Hagle adverte que o apoio de Biden não implica a consolidação em torno do nome de Kamala. "Ela será provavelmente, uma candidata fraca, pois não provou seu valor ao concorrer à Presidência dos EUA e desistiu antes do caucus de Iowa. Também não tem se destacado enquanto vice. Kamala é mais liberal do que Biden; então, será um alvo fácil."
Eric Heberlig, cientista político da Universidade da Carolina do Norte, crê que Kamala "quase certamente" será a escolhida. "Oficialmente, os delegados da Convenção Nacional Democrata, em agosto, terão que votar para indicá-la. No entanto, líderes do partido, como Bill Clinton, a endossaram", disse à reportagem. Para o estudioso, não existe tempo para que outros candidatos organizem uma campanha presidencial. "Além disso, alguns dos nomes mais prováveis, como os governadores Gavin Newsom (Califórnia) e Gretchen Whitmer (Michigan), têm afirmado que não disputarão contra ela. Por isso, é mais plausível que Kamala seja a candidata natural."

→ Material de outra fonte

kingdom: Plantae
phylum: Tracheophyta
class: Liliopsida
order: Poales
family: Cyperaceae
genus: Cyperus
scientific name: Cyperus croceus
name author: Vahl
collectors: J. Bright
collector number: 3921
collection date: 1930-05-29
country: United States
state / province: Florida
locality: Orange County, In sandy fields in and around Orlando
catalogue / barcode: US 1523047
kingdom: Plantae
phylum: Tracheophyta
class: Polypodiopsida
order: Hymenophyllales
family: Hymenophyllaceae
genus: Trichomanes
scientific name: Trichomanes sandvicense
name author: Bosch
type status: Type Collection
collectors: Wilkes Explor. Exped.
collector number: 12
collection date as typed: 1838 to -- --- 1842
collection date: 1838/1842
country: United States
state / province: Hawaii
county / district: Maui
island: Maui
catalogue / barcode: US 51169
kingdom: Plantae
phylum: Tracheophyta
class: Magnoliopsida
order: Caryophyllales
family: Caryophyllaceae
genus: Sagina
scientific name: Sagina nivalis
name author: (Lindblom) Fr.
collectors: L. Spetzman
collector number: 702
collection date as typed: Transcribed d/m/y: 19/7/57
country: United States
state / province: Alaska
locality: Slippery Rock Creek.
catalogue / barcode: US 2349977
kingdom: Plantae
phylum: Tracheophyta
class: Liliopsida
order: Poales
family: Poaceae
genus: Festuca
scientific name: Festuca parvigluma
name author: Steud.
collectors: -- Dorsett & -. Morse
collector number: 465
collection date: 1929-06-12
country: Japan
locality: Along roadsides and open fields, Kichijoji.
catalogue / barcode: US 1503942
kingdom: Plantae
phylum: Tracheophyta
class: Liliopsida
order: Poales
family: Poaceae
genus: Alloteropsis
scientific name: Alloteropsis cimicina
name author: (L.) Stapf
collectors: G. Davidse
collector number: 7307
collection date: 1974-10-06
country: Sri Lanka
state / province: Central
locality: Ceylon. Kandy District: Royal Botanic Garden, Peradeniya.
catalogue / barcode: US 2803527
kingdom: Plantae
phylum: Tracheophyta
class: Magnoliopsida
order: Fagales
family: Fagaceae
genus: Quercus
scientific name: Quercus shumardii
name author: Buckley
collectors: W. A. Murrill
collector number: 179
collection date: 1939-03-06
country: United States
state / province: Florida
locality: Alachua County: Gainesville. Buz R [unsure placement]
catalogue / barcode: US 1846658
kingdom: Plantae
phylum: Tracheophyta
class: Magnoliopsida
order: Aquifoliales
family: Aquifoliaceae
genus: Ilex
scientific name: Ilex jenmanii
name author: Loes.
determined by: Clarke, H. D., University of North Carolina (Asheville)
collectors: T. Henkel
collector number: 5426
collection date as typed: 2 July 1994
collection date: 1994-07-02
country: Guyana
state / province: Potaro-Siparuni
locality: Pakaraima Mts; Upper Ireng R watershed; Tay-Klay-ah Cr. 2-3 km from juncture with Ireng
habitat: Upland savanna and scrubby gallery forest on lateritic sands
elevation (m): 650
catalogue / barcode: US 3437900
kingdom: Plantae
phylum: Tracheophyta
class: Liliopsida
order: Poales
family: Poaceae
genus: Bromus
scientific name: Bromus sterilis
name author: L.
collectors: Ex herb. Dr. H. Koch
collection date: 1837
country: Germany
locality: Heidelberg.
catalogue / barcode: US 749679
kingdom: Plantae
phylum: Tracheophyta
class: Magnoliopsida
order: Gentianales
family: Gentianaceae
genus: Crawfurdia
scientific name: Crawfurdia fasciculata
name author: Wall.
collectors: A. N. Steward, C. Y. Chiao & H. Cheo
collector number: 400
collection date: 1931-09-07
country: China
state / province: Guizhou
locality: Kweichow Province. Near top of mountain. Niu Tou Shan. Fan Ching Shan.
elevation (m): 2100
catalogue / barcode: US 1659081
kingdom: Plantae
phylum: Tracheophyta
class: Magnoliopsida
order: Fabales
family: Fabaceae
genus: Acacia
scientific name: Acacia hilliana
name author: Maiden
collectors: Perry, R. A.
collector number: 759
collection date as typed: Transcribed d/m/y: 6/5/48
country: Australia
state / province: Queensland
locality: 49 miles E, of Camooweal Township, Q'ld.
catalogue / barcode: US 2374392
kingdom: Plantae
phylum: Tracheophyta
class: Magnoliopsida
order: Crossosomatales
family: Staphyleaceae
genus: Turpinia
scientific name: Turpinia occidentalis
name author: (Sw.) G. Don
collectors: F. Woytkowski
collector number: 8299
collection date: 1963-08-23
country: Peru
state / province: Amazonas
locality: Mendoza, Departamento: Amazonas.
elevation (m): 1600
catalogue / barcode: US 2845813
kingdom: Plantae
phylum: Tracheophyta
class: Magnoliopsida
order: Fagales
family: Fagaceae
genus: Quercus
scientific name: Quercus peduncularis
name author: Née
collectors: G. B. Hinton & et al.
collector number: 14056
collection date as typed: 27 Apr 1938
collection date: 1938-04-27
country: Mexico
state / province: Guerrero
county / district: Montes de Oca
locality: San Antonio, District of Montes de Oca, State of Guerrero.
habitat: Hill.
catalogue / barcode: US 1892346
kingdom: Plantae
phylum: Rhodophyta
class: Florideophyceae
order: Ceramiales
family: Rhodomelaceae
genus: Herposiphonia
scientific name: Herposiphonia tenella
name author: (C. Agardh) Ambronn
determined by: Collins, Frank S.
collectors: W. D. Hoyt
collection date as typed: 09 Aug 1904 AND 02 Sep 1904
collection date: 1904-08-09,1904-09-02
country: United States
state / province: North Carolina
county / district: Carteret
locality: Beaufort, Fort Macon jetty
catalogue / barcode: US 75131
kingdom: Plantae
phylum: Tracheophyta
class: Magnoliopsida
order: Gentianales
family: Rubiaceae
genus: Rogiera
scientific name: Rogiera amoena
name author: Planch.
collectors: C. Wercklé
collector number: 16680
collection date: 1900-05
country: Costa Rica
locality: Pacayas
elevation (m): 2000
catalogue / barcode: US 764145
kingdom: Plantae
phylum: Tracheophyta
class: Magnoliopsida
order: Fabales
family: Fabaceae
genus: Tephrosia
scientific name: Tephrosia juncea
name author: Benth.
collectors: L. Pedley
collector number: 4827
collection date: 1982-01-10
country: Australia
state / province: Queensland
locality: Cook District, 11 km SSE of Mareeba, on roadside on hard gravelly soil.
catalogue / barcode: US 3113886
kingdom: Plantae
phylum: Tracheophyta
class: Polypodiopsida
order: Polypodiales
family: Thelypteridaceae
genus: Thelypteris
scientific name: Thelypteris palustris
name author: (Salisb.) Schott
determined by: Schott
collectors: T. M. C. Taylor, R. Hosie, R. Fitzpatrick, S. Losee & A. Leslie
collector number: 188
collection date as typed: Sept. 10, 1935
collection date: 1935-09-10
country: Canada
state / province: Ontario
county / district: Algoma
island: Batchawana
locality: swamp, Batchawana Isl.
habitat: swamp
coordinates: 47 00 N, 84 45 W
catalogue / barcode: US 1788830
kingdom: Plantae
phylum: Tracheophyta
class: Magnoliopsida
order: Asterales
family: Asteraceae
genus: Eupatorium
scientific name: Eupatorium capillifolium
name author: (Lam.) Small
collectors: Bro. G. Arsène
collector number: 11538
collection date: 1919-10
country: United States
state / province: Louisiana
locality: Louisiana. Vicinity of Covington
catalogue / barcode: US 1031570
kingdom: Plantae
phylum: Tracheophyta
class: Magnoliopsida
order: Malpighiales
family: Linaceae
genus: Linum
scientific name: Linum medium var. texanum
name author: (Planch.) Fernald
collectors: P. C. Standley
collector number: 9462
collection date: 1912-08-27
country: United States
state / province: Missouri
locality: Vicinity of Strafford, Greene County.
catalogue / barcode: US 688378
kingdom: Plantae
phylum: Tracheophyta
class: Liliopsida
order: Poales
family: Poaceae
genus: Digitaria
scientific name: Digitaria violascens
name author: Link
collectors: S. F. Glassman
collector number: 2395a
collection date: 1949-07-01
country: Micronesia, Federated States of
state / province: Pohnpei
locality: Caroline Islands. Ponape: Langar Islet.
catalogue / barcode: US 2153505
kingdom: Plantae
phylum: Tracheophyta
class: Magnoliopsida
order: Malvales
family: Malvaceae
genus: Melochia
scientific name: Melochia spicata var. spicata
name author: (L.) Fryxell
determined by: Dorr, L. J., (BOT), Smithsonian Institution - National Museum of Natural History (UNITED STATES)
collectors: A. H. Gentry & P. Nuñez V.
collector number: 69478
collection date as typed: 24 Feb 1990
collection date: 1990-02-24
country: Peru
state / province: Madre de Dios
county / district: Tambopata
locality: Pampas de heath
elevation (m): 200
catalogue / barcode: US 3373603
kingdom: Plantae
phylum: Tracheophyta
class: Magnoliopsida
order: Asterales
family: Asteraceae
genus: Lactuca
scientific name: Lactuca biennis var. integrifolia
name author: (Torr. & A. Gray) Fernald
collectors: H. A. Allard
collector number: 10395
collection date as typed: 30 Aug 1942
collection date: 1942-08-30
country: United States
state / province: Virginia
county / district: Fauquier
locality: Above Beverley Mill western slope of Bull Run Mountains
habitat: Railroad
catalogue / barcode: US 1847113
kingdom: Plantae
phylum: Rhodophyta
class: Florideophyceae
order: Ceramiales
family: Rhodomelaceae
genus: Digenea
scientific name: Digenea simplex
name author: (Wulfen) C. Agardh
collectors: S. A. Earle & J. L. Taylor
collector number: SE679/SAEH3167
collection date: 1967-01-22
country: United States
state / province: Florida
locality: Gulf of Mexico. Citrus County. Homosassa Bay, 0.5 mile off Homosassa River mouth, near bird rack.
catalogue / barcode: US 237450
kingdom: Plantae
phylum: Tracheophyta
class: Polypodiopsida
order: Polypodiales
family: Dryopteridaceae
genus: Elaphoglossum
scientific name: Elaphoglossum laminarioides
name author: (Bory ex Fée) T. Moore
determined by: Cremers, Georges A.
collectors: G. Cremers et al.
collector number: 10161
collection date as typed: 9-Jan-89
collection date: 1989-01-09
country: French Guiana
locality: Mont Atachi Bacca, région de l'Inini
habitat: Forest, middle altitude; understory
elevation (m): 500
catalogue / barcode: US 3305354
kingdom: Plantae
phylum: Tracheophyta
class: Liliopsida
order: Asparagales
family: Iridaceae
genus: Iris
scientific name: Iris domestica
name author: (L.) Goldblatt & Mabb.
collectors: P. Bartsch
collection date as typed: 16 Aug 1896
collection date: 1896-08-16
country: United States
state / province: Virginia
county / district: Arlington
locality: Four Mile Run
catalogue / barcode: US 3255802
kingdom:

"Uma das principais dúvidas sobre Biden era em relação à sua idade e habilidade mental. A retirada de Biden remove essa preocupação. A vice-presidente Kamala Harris ainda terá que defender o histórico do governo, mas não sofrerá preocupações sobre a sua capacidade de suportar os rigores do cargo durante quatro anos. Da mesma forma, se ela conseguir defender as políticas da Casa Branca e denunciar as fraquezas de Trump de forma mais eficaz do que Biden, isso daria aos democratas uma melhor oportunidade de persuadir os eleitores."
Kamala Harris, 59 anos
A vice-presidente Kamala Harris, que sucederia Joe Biden em caso de morte ou incapacidade, está muito bem posicionada para ser a escolhida dos democratas. Filha de pai jamaicano e mãe indiana, foi a primeira mulher e a primeira pessoa negra a se tornar procuradora-geral da Califórnia e, mais tarde, a primeira senadora com família de origem sul-asiática. Como procuradora, ela construiu uma reputação de severidade, que poderia ser lucrativa em uma campanha, principalmente em que questões relacionadas à criminalidade. O obstáculo para a escolha de seu nome são os índices de popularidade anêmicos, o que pode levar os democratas a escolherem outro candidato.
Gavin Newsom, 56 anos
O nome do governador da Califórnia, Gavin Newsom, também é bastante citado entre os democratas. Ex-prefeito de São Francosco, ele lidera há cinco anos o estado mais populoso do país, a Califórnia, que transformou em um santuário para o direito ao aborto. Ninguém duvida de suas ambições presidenciais. Nos últimos meses, o governador viajou extensivamente ao exterior, publicou anúncios desenfreados que elogiavam sua carreira e investiu milhões de dólares em um comitê de ação política.
Gretchen Whitmer, 52 anos
Outra possível candidata é a governadora do Michighan, Gretchen Whitmer. Ela arrasta, consigo, três eleitorados que os democratas tentam capturar: operários, afroamericanos e árabes. Opositora ferrenha de Donald Trump, Whitmer é conhecida por ter sido alvo de um plano de sequestro por uma milícia de extrema-direita. O fato de Michigan ser um dos estados-chave mais disputados nas eleições presidenciais de novembro é um forte argumento para a sua escolha.
Josh Shapiro, 51 anos
O governador da Pensilvânia, Josh Shapiro, está à frente do maior "swing state", ou "estado pêndulo" — aquele que pode inclinar-se para um partido ou outro dependendo dos candidatos e de outros fatores. Esses estados desempenharão um papel decisivo nas eleições de novembro. Antes de assumir o cargo em 2022, derrotando um rival da direita radical apoiado por Donald Trump, este orador centrista foi eleito duas vezes procurador-geral da Pensilvânia.
Outros nomes
Também circulam os nomes dos governadores de Illinois, J.B. Pritzker; Maryland, Wes Moore; e Andy Beshear, do Kentucky, mas suas chances parecem mais limitadas. Também foram incluídos os da senadora Amy Klobuchar e do secretário de Transportes, Pete Buttigieg, ambos ex-candidatos presidenciais em 2020.